Figure 2: Oceanweather’s compilation of ship and offshore platform weather report’s has strong winds towards the coast of Mississippi and Alabama on the back side of Bonnie’s Low.

Figure 3: Wave forecast from Oceanweather has the largest waves on the right side of the Bonnie’s track, just off the coast of Mississippi & Alabama. Just like the textbook says.

Figure 4: IOOS Overview showing the official NOAA track (in red) for Bonnie and this morning’s location for the Low (the red L) just at the edge of the Louisiana coast. The track passed very close the drill site, within 5 nautical miles by my google earth measurement. The current cloud coverage shows how Bonnie has dissipated. Probably the most striking observation are the strong currents in the HF radar (normally green arrows all red) off the coast of Mississippi and Alabama where we saw the strong winds and waves in Figures 2 & 3. To better compare these currents with the SABGOM forecast later in this report, we switch to the hourly currents in this image. This is much easier to do when the wind driven currents are strong and are much larger than the tides. Under normal conditions when the wind driven currents are similar in size to the tides, we almost always have to look at the 25 hour average currents to remove the tides for comparisons to the model.

Figure 5: First we turn on the HyCOM model to look at the overall view of the Gulf, the Loop Current and the Loop Current Eddy. Here we plot the sea surface height (high is red, low is blue) and the surface currents (white arrows). The red colors indicate the areas where the warm surface layer of the upper ocean is thickest. The ocean’s thick warm layers of the fuel for the tropical storms. Bonnie’s track is northeast of the thick layer of warm water associated with the Loop Current Eddy.

Figure 6: First we zoom into the Florida shelf and switch to the nested high resolution SABGOM model. We see a collection of assets, the Spray 40, Seaglider 135, a Horizon Marine drifter and Navy drifter heading from deep water straight at the Florida shelf. The USF Slocum has turned south along the outer shelf towards this area.

Figure 7: Moving north to the coast of Louisiana, Mississippi & Alabama, and again switching to the high-resolution SABGOM model to compare the forecast coastal currents with the hourly HF Radar observed currents. North of the drill site and on the continental shelf, we see the strongest HF radar currents in red. Both the observed HF Radar currents and the SABGOM forecast currents are heading north across the entire shelf towards the coast of Mississippi and Alabama. In the deeper water of the canyon to the northeast of the drill site, both the HF Radar and the forecast have the currents heading to the northeast, up the canyon. On the shelf to the east of the drill site, and east of the canyon, we see a clockwise circulating eddy on the outer shelf, with the HF radar seeing the northern half of the clockwise circulation.

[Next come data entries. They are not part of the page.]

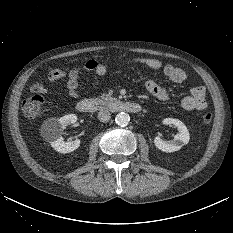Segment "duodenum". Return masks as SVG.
Wrapping results in <instances>:
<instances>
[{
  "instance_id": "duodenum-1",
  "label": "duodenum",
  "mask_w": 233,
  "mask_h": 233,
  "mask_svg": "<svg viewBox=\"0 0 233 233\" xmlns=\"http://www.w3.org/2000/svg\"><path fill=\"white\" fill-rule=\"evenodd\" d=\"M77 109L83 113L95 112L98 110H109L112 112L138 113L142 107L138 103L119 99H82L77 103Z\"/></svg>"
}]
</instances>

Moving nearshore, to the far northeast corner of the HF Radar coverage, we see a current reversal, with currents heading due east, opposite most of the other currents in the field. An initial thought may be bad data. But when you look at the forecast model, we see a strong coastal current running north and east along the Florida coast, and the far western edge of this coastal current is just inside the HF Radar coverage. This is an interesting point, since as an oceanographer, when you get a current observation, you first try to explain it in terms of the forcing to determine if it is believable. If we only look at the windfield, the first guess would be that the currents cannot possibly be in the direction opposite to the wind. Perhaps they are wrong. But then you look at the SABGOM model, and there are more forcing functions than just the winds. SABGOM says a coastal current has developed in this region with flow to the east, we see flow to the east in the observations, and suddenly we are very happy with our sensors.
I know I’ve said this many times in this blog, but once again, I am amazed by our community’s growing ability to forecast the ocean. Perhaps it comes from being in the forecasting business for 30 years and seeing the progression. It may also come from the perspective of the ensemble forecast. These are common in weather forecasting, like the many tracks of Tropical Storm Bonnie in yesterday’s forecast, but much less common in ocean forecasting. Often we get one ocean forecast, we compare it with one current meter at a fixed location, we see they don’t agree but don’t know why, and we conclude the models don’t work. But one of the most important things to forecast in the ocean is where is the water going. We do this with the U.S. Coast Guard to compare various methods of forecasting the dispersive cloud of an ensemble of drifters. The drifter cloud dispersion does not depend on a single forecast current value being exactly correct. It integrates the effects over many current values along a drift path. It tells you whether the general circulation pattern is correct or not, and if something that is in the water, be it oil or people, are where you expect them to be.